-- Provided entries follows --
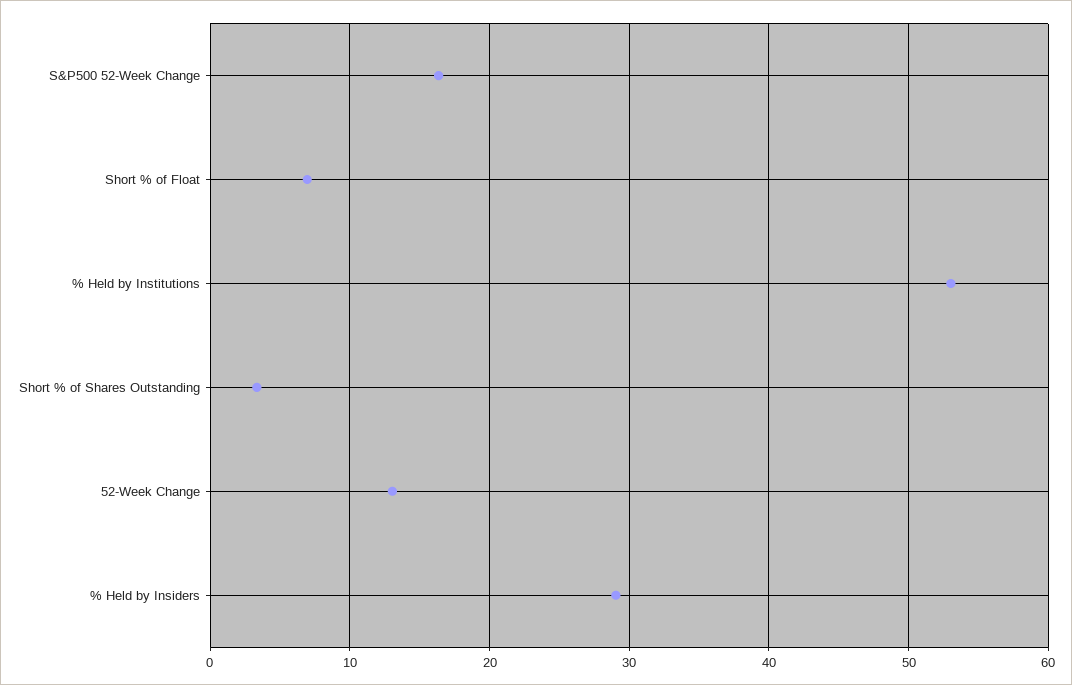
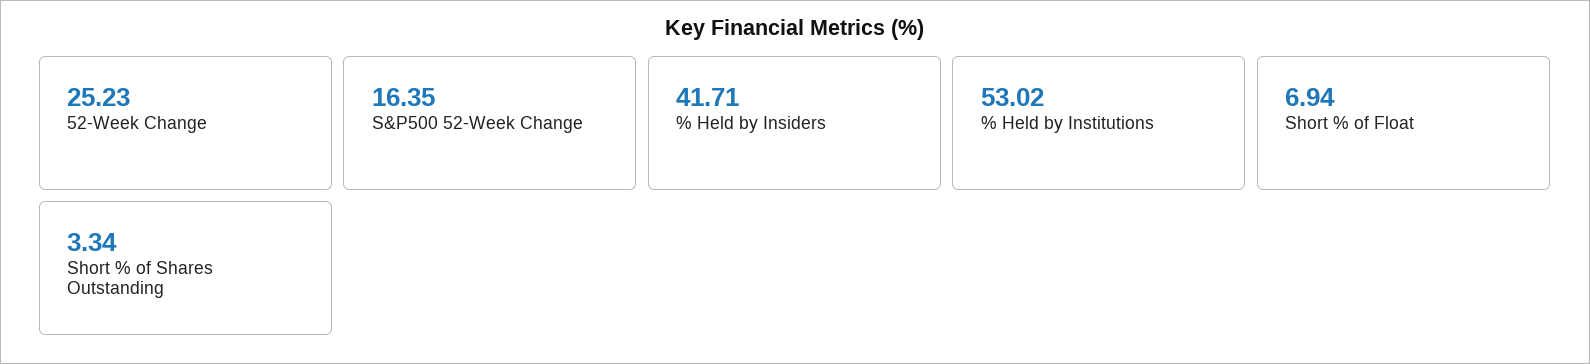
  {
    "S&P500 52-Week Change": 16.35,
    "Short % of Float": 6.94,
    "% Held by Institutions": 53.02,
    "Short % of Shares Outstanding": 3.34,
-   "52-Week Change": 13,
+   "52-Week Change": 25.23,
-   "% Held by Insiders": 29
+   "% Held by Insiders": 41.71
  }

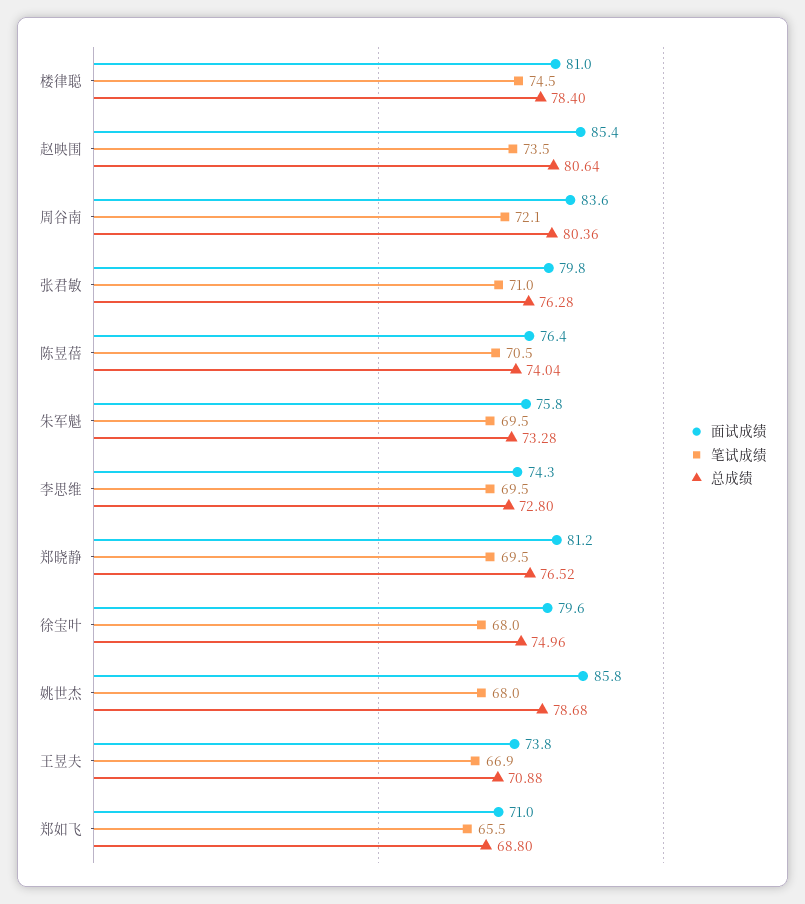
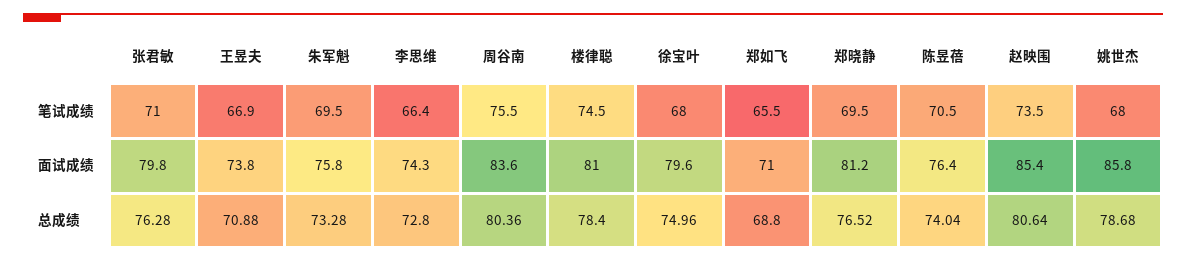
  {
    "面试成绩": {
      "楼律聪": 81,
      "赵映围": 85.4,
      "周谷南": 83.6,
      "张君敏": 79.8,
      "陈昱蓓": 76.4,
      "朱军魁": 75.8,
      "李思维": 74.3,
      "郑晓静": 81.2,
      "徐宝叶": 79.6,
      "姚世杰": 85.8,
      "王昱夫": 73.8,
      "郑如飞": 71
    },
    "笔试成绩": {
      "楼律聪": 74.5,
      "赵映围": 73.5,
-     "周谷南": 72.1,
+     "周谷南": 75.5,
      "张君敏": 71,
      "陈昱蓓": 70.5,
      "朱军魁": 69.5,
-     "李思维": 69.5,
+     "李思维": 66.4,
      "郑晓静": 69.5,
      "徐宝叶": 68,
      "姚世杰": 68,
      "王昱夫": 66.9,
      "郑如飞": 65.5
    },
    "总成绩": {
      "楼律聪": 78.4,
      "赵映围": 80.64,
      "周谷南": 80.36,
      "张君敏": 76.28,
      "陈昱蓓": 74.04,
      "朱军魁": 73.28,
      "李思维": 72.8,
      "郑晓静": 76.52,
      "徐宝叶": 74.96,
      "姚世杰": 78.68,
      "王昱夫": 70.88,
      "郑如飞": 68.8
    }
  }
-- Provided entries concluded --
The records above must be returned exactly, with each picture omitted.

Task solution:
  {
    "S&P500 52-Week Change": 16.35,
    "Short % of Float": 6.94,
    "% Held by Institutions": 53.02,
    "Short % of Shares Outstanding": 3.34,
-   "52-Week Change": 13,
+   "52-Week Change": 25.23,
-   "% Held by Insiders": 29
+   "% Held by Insiders": 41.71
  }

  {
    "面试成绩": {
      "楼律聪": 81,
      "赵映围": 85.4,
      "周谷南": 83.6,
      "张君敏": 79.8,
      "陈昱蓓": 76.4,
      "朱军魁": 75.8,
      "李思维": 74.3,
      "郑晓静": 81.2,
      "徐宝叶": 79.6,
      "姚世杰": 85.8,
      "王昱夫": 73.8,
      "郑如飞": 71
    },
    "笔试成绩": {
      "楼律聪": 74.5,
      "赵映围": 73.5,
-     "周谷南": 72.1,
+     "周谷南": 75.5,
      "张君敏": 71,
      "陈昱蓓": 70.5,
      "朱军魁": 69.5,
-     "李思维": 69.5,
+     "李思维": 66.4,
      "郑晓静": 69.5,
      "徐宝叶": 68,
      "姚世杰": 68,
      "王昱夫": 66.9,
      "郑如飞": 65.5
    },
    "总成绩": {
      "楼律聪": 78.4,
      "赵映围": 80.64,
      "周谷南": 80.36,
      "张君敏": 76.28,
      "陈昱蓓": 74.04,
      "朱军魁": 73.28,
      "李思维": 72.8,
      "郑晓静": 76.52,
      "徐宝叶": 74.96,
      "姚世杰": 78.68,
      "王昱夫": 70.88,
      "郑如飞": 68.8
    }
  }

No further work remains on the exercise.